Reproduce every line of the records below word for word, omitting the pictures.

>> START Entries shown

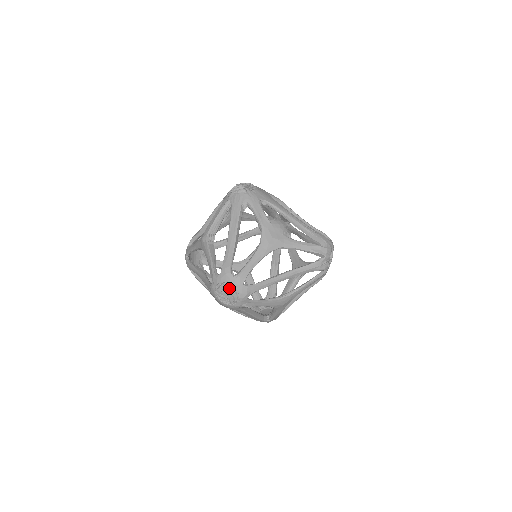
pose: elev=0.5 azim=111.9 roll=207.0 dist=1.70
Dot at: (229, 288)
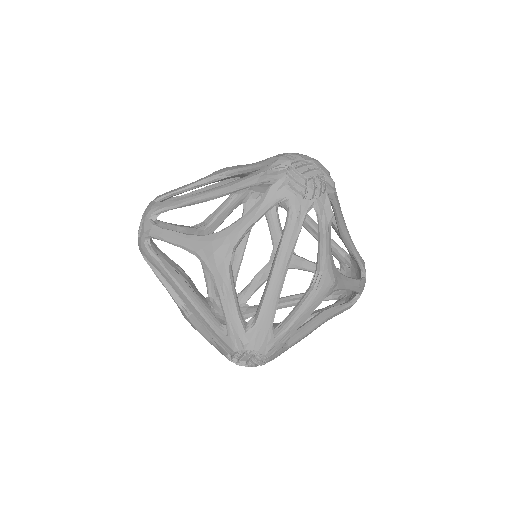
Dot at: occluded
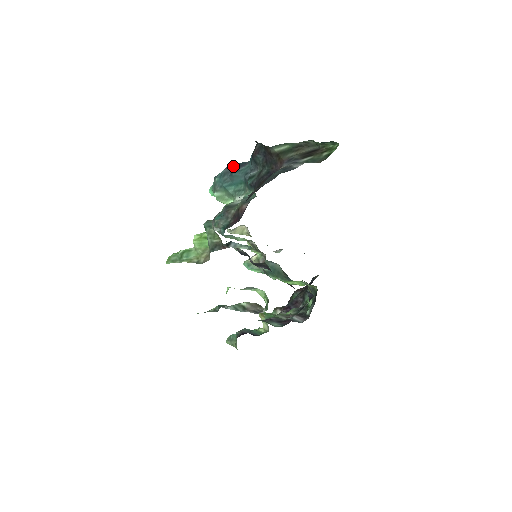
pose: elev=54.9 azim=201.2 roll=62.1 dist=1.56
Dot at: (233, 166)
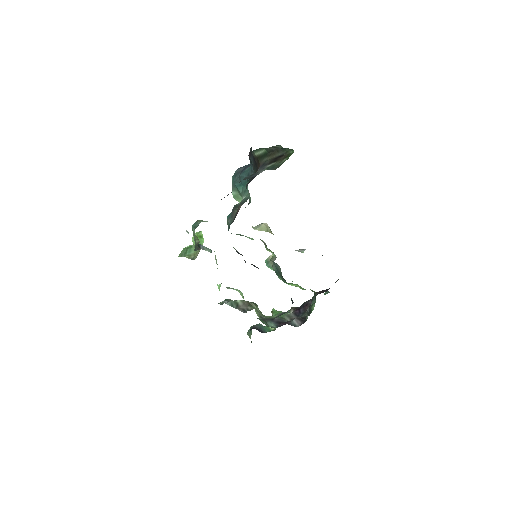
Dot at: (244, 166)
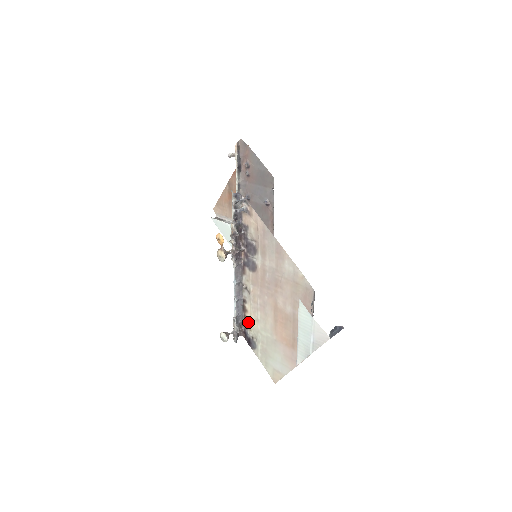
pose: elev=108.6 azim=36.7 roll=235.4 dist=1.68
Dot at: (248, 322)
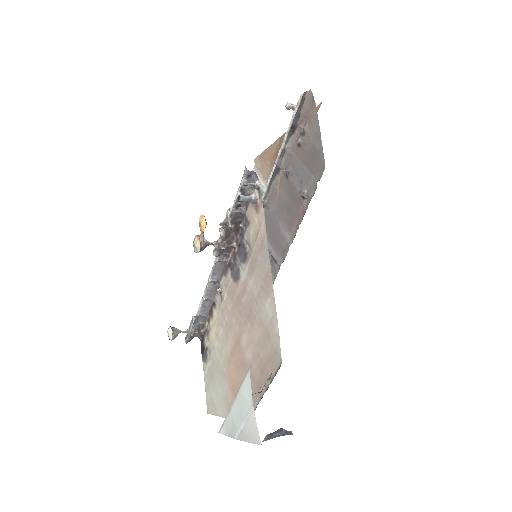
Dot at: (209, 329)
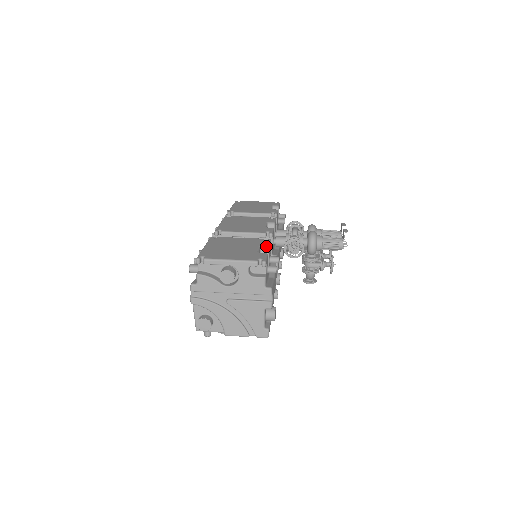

>> END Entries shown

Result:
pose: elev=0.5 azim=111.9 roll=207.0 dist=1.70
Dot at: (229, 288)
Dot at: occluded
pose: elev=54.9 azim=201.2 roll=62.1 dist=1.56
Dot at: (233, 166)
Dot at: (244, 166)
pose: elev=108.6 azim=36.7 roll=235.4 dist=1.68
Dot at: (248, 322)
Dot at: (209, 329)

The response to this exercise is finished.